▸ **ИСХОДНЫЙ ТЕКСТ**:
С этой "буржуазной" моделью почти весь XX век боролась модель "пролетарская". Вырос­шая из революции, гражданской войны и воен­ного коммунизма, она была за аскезу и мини­мализм. Комфорт — помеха в труде и бою. Быт вспомогателен, дом — времянка. Как у героев романа "Как закалялась сталь": "Смастерили кой­ки, матрацы из мешков набили в парке клено­выми листьями... Между двумя окнами полочка с горкой книг. Два ящика, обитые картоном, — это стулья. Ящик побольше — шкаф".

Эстетика военной бедности провозглашалась и тогда, когда не было войны, или она шла все­гда? В конце 50-х книга "Домоводство" предла­гала, чтобы в собственном доме "на каждого чле­на семьи приходилось 9 квадратных метров... Вполне достаточно иметь высоту помещений в 2,4—2,6 метра... Вещи в комнате только необхо­димые и удобные. Если же комната перегруже­на мебелью, даже дорогой и красивой, и различ­ными безделушками, она всегда будет казаться пыльной, тесной и захламленной". Тезис повто­ряется и через двадцать лет (в книге "Твой дом, твой быт"): "Всегда следует придерживаться "зо­лотого правила": чем меньше мебели, тем лучше".

Ранние — условно, платоновские, из "Котло­вана" и "Чевенгура" — коммунисты были гнос­тиками, для многих из них действительно в одежде, еде и мебели воплощался антагонизм ма­териального и духовного. Тем более не очень-то ясно было, что делать с деньгами, если б они и появились. Зощенковский герой 20-х, выиграв­ший большую сумму, размышляет: "Вот дров, конечно, куплю. Кастрюли, конечно, нужны но­вые для хозяйства... Штаны, конечно". Хресто­матиен случай неприкаянного миллионера 30-х в "Золотом теленке". Можно еще верить в ис­кренность физика из культового фильма б0-х "Девять дней одного года": "Зачем мне кварти­ра?" Но тем не менее все это время параллельно воспроизводился мало менявшийся с десятиле­тиями викторианский быт, устоявший против страшных ударов по мещанству и в конце кон­цов победивший.

Мещанством было все, что не соответствова­ло идеологическим правилам: и стяжательство, и ханжество, и общественная пассивность, и при­страстие к любовным или детективным рома­нам. Но более всего — в силу заметности — изли­шества в одежде и внимание к быту. Граммофон, плюшевый диван, клетка с канарейкой проходи­ли по разряду улик. В фадеевской "Молодой гвар­дии" предатель засвечивается еще до перехода на службу к немецким оккупантам: "Втайне он завидовал заграничным галстукам и зубным щет­кам своих товарищей до того, что его малиновая лысина вся покрывалась потом". А герой-коммунист из той же книги, напротив, "не променял своего советского первородства на галантерею". Павка Корчагин окончательно развенчивает свою первую любовь, когда она предстает в бы­товом антураже: "Бросились в глаза два изящных кожаных чемодана в сетках, небрежно брошен­ное на диван меховое манто, флакон духов и крошечная малахитовая пудреница на столике у окна". А вот девушка, которую он все-таки по­том вырывает из мещанской среды, живет на грани: с одной стороны — "комод, уставленный разными безделушками... на стене десятка три фотографий и открыток... кисейная занавеска", но с другой — "узкая железная кровать" в "кро­шечной комнате". Есть шанс.

▸ **ИСХОДНЫЕ ЗАПИСИ**:
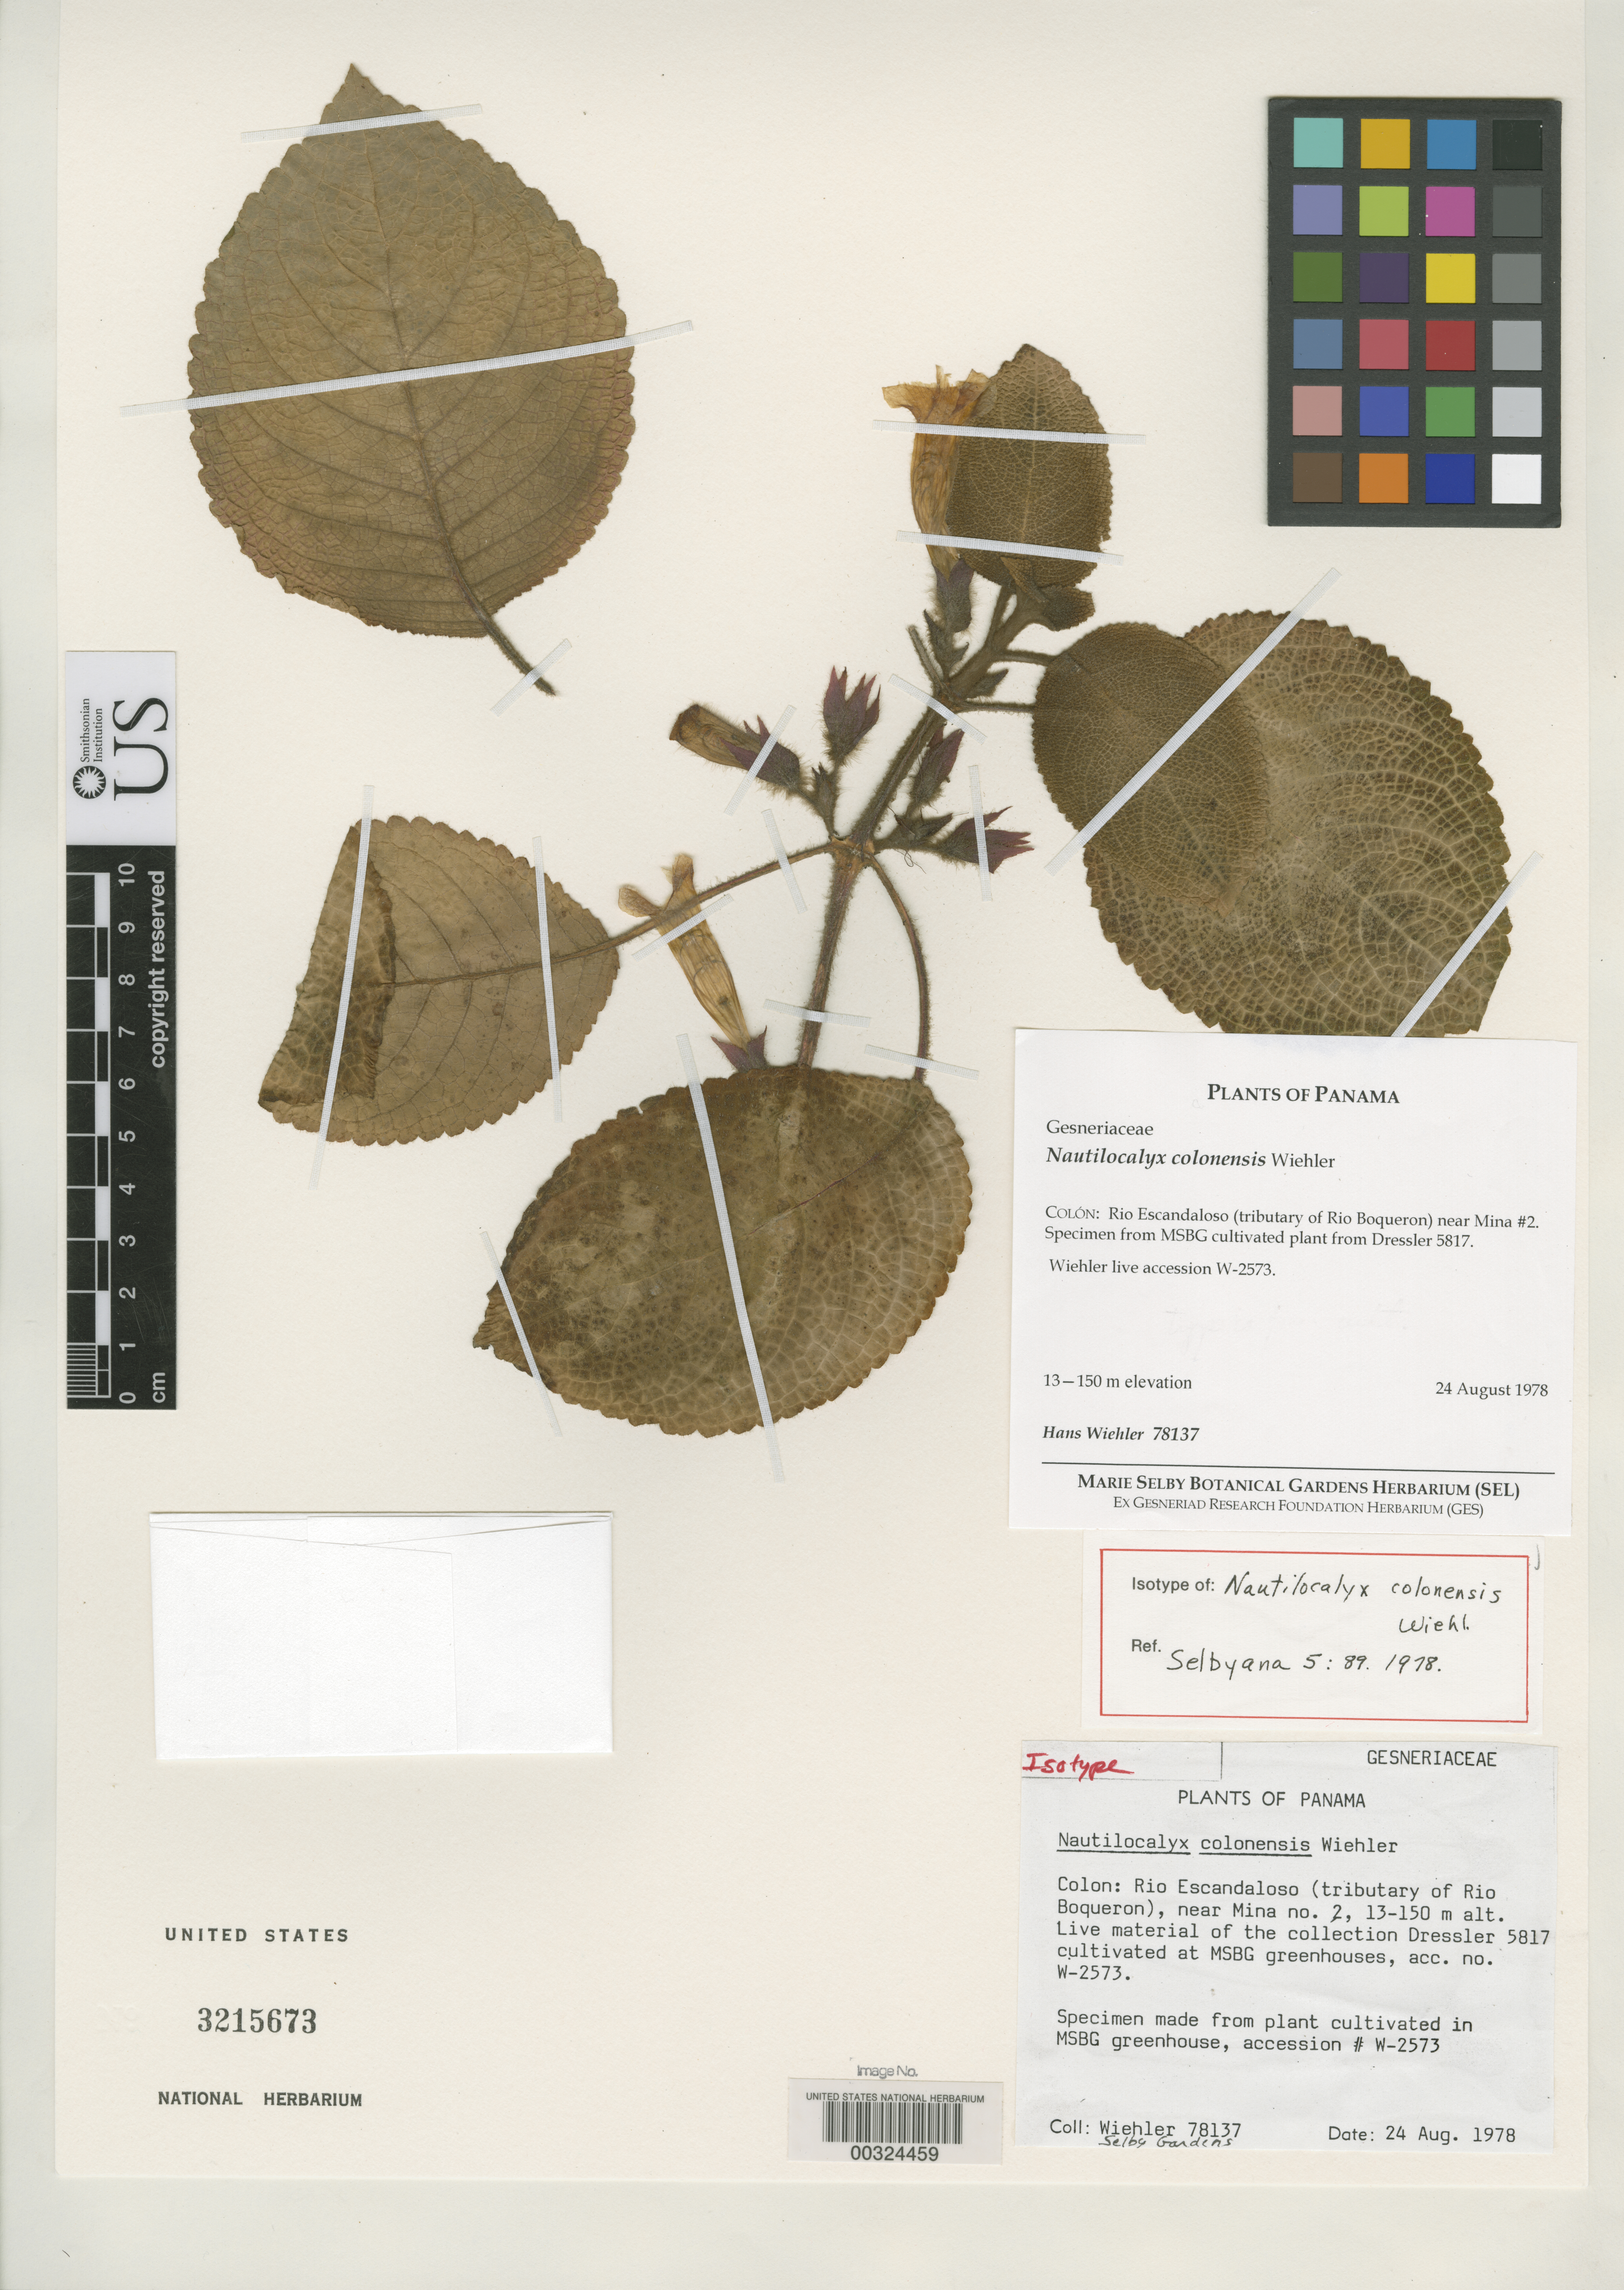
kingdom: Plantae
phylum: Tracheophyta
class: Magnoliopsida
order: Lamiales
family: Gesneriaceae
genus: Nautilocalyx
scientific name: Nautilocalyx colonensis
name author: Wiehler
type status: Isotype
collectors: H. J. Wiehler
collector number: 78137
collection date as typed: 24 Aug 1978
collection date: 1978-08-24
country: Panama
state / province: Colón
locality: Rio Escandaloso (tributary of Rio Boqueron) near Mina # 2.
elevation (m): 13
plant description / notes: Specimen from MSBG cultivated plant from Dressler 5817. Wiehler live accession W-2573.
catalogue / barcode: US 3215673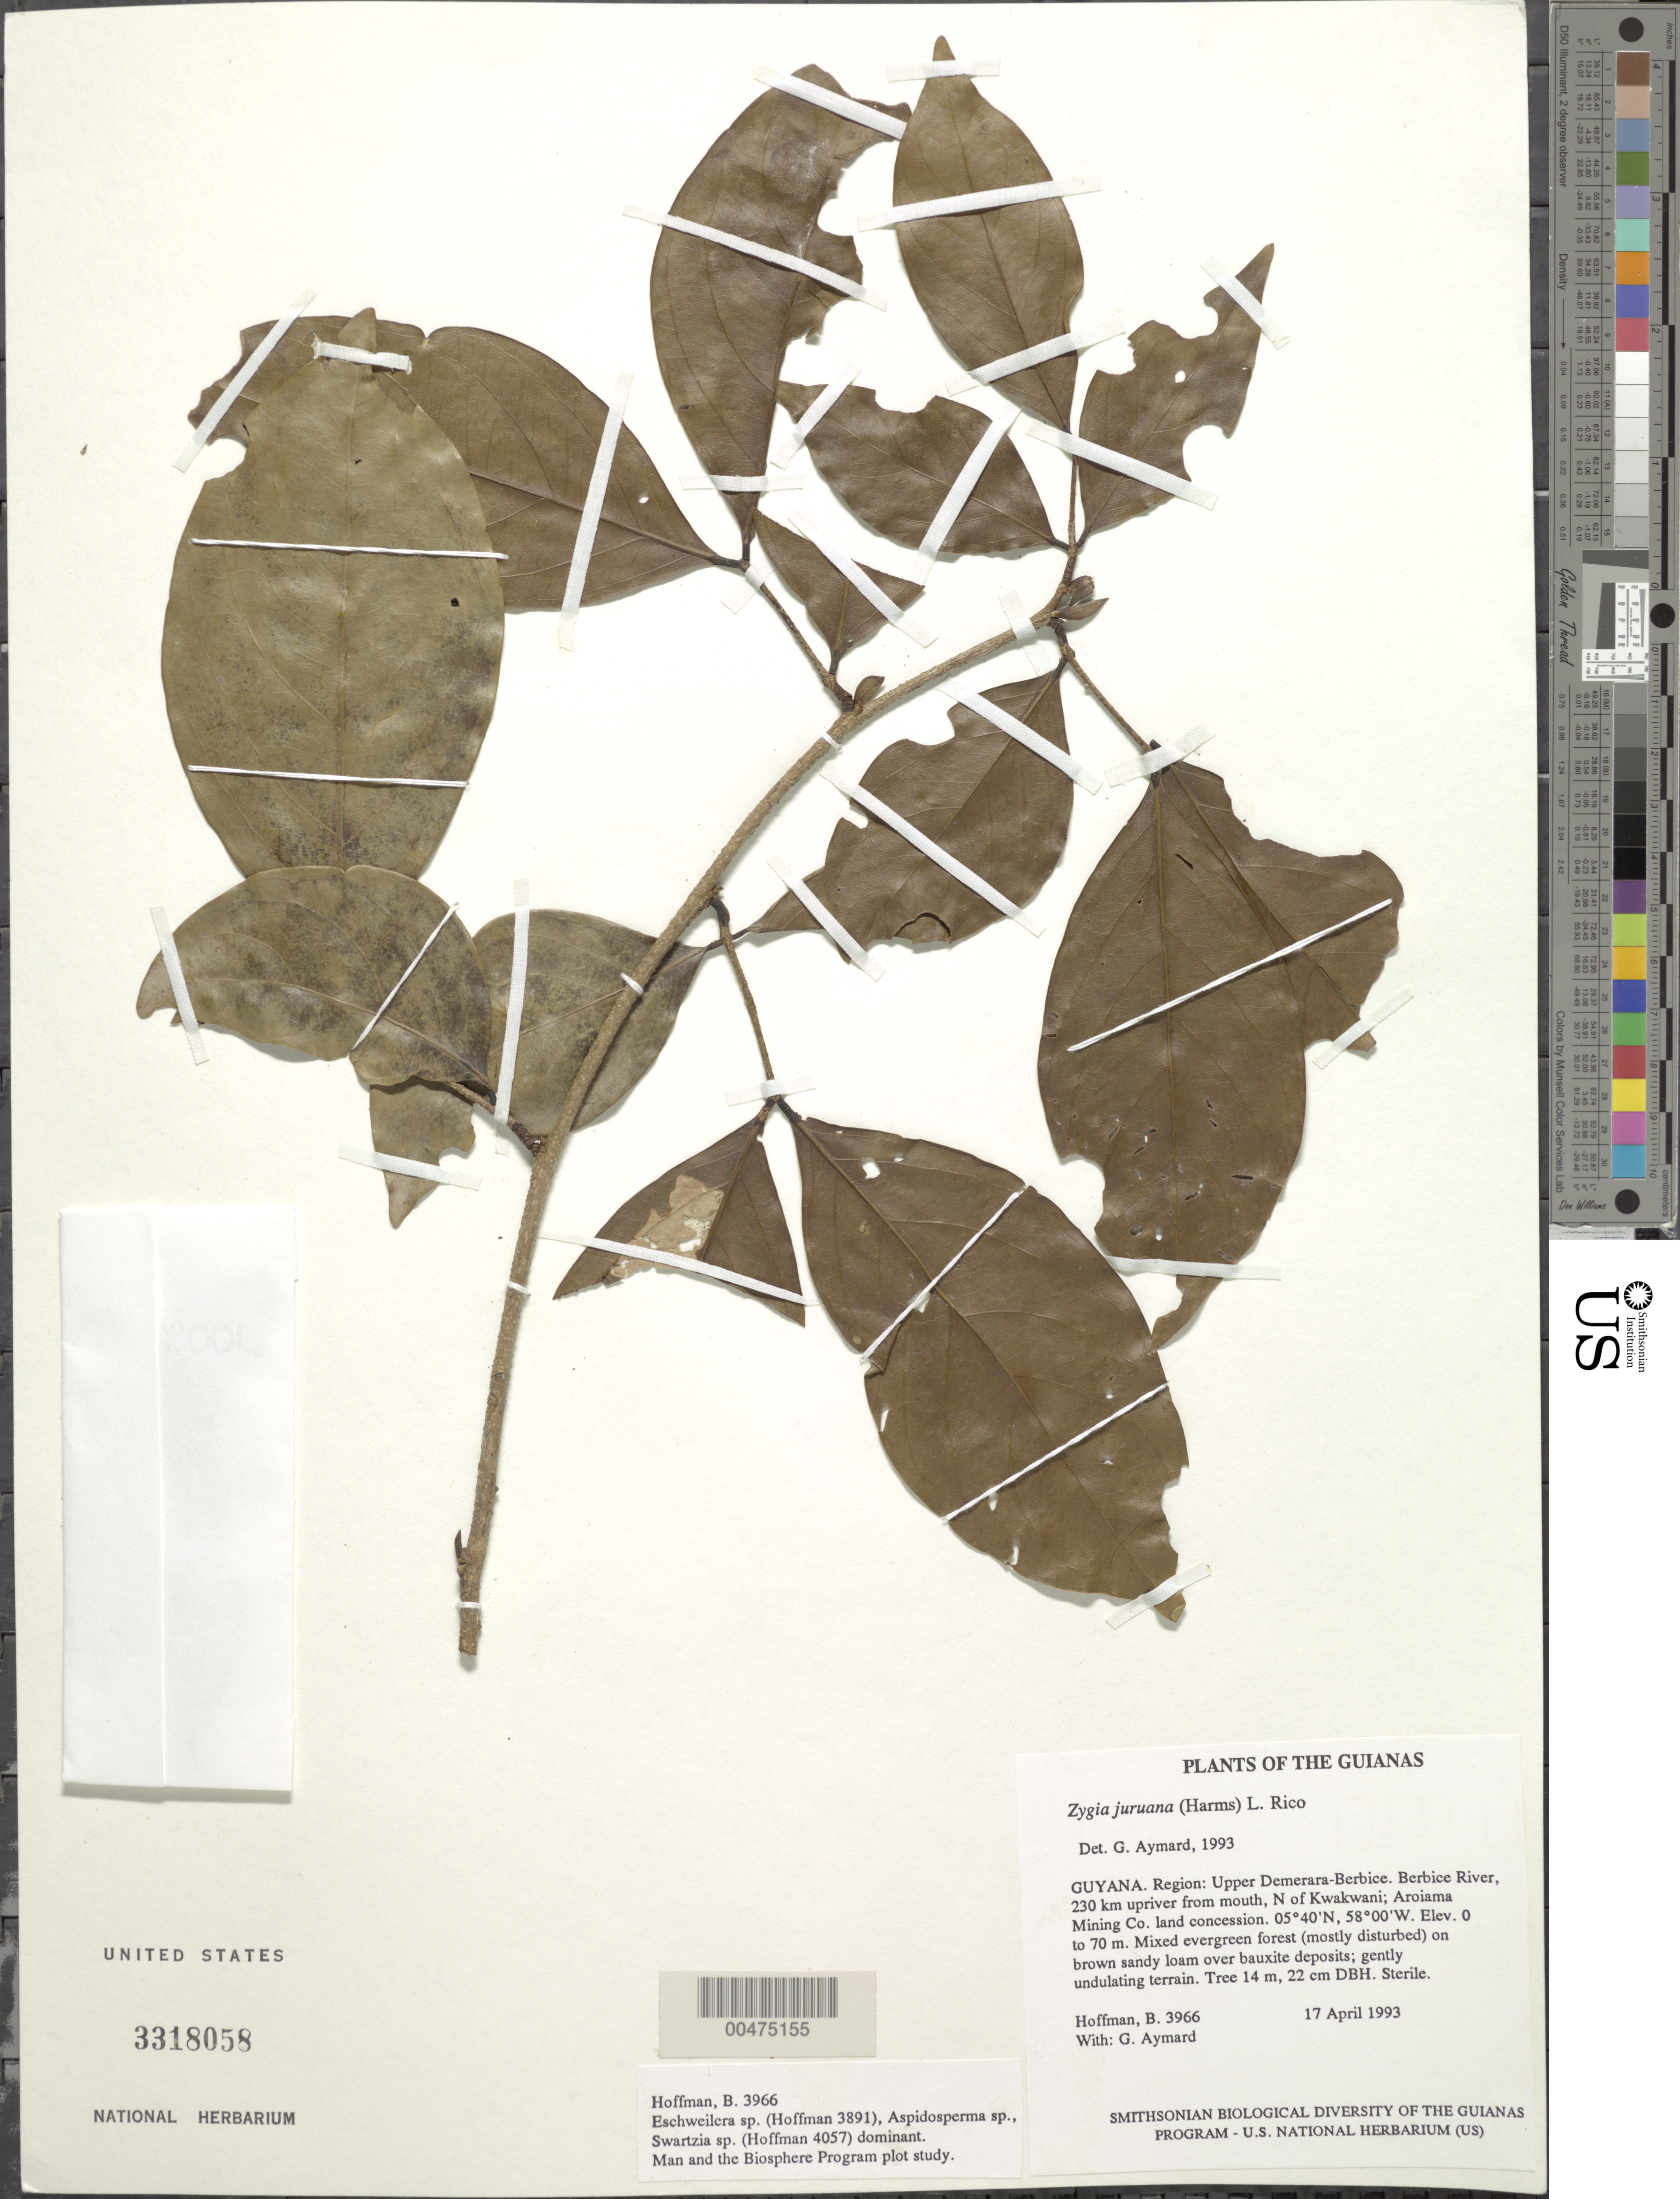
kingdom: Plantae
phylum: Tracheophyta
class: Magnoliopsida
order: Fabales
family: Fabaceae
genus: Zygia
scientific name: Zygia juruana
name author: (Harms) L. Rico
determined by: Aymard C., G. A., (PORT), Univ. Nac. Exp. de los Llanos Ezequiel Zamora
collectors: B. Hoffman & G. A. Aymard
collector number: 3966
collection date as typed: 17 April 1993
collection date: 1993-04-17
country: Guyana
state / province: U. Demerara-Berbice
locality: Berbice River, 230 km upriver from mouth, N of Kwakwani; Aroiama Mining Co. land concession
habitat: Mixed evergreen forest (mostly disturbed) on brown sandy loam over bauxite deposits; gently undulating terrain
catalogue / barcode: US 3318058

▸ **ЗАДАНИЯ**:
(a) Переведите на английский язык предложение «Комфорт — помеха в труде и бою» из текста о советском быте.
(b) Допишите текст о советском быте и мещанстве, начав сразу после его последнего предложения.

▸ **ОТВЕТЫ**:
(a) Comfort is a hindrance in work and in battle.

(b)
Огромное множество сатирических вариаций на тему Людоедки Эллочки само говорит о том, как соблазнительна и распространена была "бур­жуазная" модель быта. Через сорок лет после Ильфа и Петрова Володька Силин из заготови­тельного цеха пришел в нашу бытовку грузчиков и отвел меня в сторону: "Банкет у меня сегодня, двадцать пять лет. Всех не зову, сам понимаешь. Держи адрес. В семь часов, а я побежал, мне на Матвеевском сардельки отложили". На столе были не только сардельки, но даже сардины. На кровати с никелированными спинками — пира­мида подушек под кисейным покрывалом. Над настенным ковром с бегущим оленем — гитара с голубым бантом. На покрытой кружевной сал­феткой радиоле "Рига" — усатый скрипач из немецкого фаянса. Кактусы на подоконнике в кон­сервных банках, обернутых гофрированной бумагой. На двери — "Шоколадница" из "Огонька". Как перехватывало тогда, так и теперь перехва­тывает горло. Сколько я их видел, сколько их было, клонированных от Карпат до Камчатки, подушек, скрипачей, кисеи, "Шоколадниц". Сколько есть.

Пролетарское городское жилье мало отлича­лось от сельского. Коммуналка побуждала к дере­венской организации пространства: все в одной комнате, которая разом и гостиная, и столовая, и спальня для нескольких человек, и мастерская для побочного промысла и домашних поделок. Внутренняя скученность при этом сочеталась с внешней открытостью и проницаемостью. В ком­муналке дивным образом сошлись крестьянская изба и дворянская анфилада: очень тесно и все нараспашку.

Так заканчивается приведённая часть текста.